[REQUIRED WORK] Could you please find each line in the records that contains the word "December" and copy it?

[DATA]
——
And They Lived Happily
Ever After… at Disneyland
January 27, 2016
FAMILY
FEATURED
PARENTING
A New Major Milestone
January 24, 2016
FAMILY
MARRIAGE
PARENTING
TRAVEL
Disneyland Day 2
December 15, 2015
——
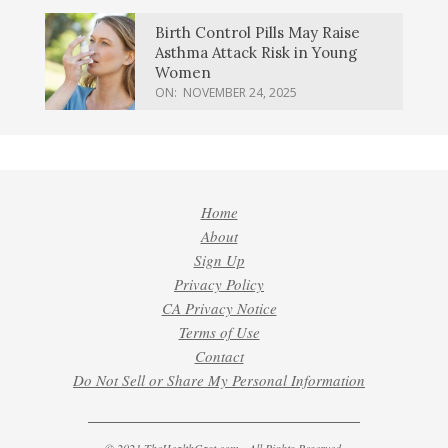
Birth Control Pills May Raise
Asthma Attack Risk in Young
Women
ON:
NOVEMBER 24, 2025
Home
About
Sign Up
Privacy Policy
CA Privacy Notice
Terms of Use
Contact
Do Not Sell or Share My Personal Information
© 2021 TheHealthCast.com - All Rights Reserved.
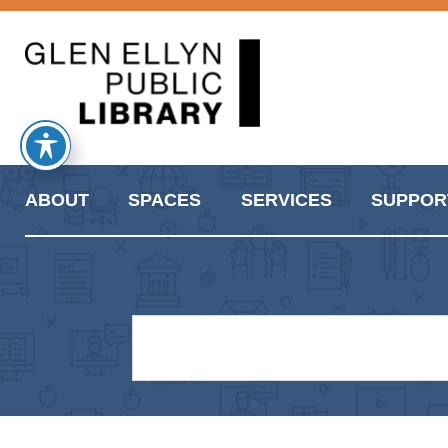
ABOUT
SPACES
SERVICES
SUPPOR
——
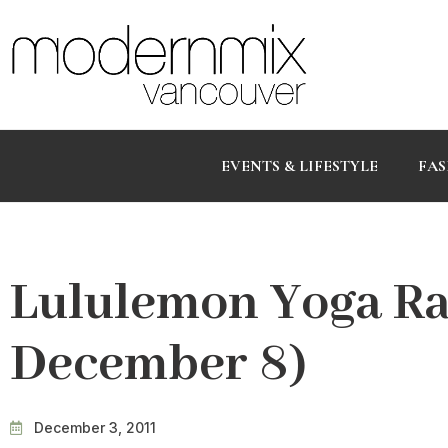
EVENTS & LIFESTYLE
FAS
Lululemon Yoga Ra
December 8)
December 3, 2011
——
[FINAL ANSWER]
December 15, 2015
December 8)
December 3, 2011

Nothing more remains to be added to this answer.